The transit dues, once commonly used by different countries, have been generally abandoned, and in China must they be sought for in their original forms of vexatious and unprofitable force. They arose from a desire to derive some benefit from a commerce permitted grudgingly, and rarely attaining any high results. The same end was sought by duties on exports, much employed when the country was supposed to be drained of its wealth by what was sent out of it. The conditions necessary for a successful duty on exports are not often found, and only in a few countries are they now existent. In Italy, South America, and Asia, exports of certain natural products are taxed, and, as in the case of Brazil, yield a notable revenue. In view of the rapid advancement of production in new countries and of inventions in the old, whereby many natural monopolies have been destroyed and competition made more general, such duties prove to be more obstructive to trade than productive of revenue, and are rapidly being abandoned. In spite of a formal prohibition of export duties in the Constitution of the United States, they are sometimes suggested in all seriousness.

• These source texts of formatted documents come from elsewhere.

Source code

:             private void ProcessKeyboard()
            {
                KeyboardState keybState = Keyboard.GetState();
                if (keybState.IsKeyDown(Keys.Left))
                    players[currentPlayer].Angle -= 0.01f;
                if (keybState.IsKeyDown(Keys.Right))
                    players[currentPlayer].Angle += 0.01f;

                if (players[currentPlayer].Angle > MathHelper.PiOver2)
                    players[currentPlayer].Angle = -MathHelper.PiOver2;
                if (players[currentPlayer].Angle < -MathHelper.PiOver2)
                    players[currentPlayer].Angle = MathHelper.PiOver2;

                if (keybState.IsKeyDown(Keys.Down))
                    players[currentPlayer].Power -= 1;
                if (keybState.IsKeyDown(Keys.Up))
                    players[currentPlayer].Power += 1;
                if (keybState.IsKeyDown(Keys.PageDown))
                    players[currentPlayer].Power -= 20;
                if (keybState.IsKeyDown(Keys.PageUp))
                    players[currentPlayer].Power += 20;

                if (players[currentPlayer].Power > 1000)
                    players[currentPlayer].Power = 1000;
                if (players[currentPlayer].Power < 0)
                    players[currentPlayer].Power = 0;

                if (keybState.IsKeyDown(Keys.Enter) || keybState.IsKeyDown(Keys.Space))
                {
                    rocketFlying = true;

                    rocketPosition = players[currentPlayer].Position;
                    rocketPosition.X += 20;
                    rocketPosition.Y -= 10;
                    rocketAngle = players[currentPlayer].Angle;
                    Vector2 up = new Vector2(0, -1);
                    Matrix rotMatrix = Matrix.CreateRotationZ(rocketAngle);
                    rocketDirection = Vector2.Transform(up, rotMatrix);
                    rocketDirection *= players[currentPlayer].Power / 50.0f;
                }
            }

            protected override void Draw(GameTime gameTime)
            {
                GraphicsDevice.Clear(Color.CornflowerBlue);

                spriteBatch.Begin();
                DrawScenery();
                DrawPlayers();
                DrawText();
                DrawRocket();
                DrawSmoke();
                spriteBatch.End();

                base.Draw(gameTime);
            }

In thus clearing the path of what may be called dead or dying methods of recent tax systems, the advantages enjoyed by the United States in their freedom from such survivals become more evident. The practice of farming taxes never gained a foothold in any part of the country. Lotteries have been occasional, and with two exceptions have been conducted on a limited scale – that of Louisiana is well known; an earlier instance is less known. During the Revolution one of the means resorted to by the Continental Congress for income was a lottery, but the attempt proved disastrous to all concerned, and was finally abandoned even more thoroughly than was the continental currency. State monopolies of production and sale of any commodity have never met with favor, and stand condemned in the desire for individual initiative. As sources of revenue, the public lands, state control of the post office, and of such municipal undertakings as the water and, in a very few cases, the gas supply, has been employed, and in place of profit the mere cost of management is sought. More than any country of continental Europe, the United States has depended upon taxes, pure and simple, unsupported or modified by state domains, state mines, state manufactures, or state monopolies. Even Great Britain in her local taxation is bound and hampered by precedent, and pursues a system that is notoriously confused, costly, and vexatious. Long usage and the erection of independent and conflicting authorities on principles other than fiscal have imposed upon the local agents the duty of assessing and collecting county and borough taxes which are as indefensible in theory as they are difficult in practice.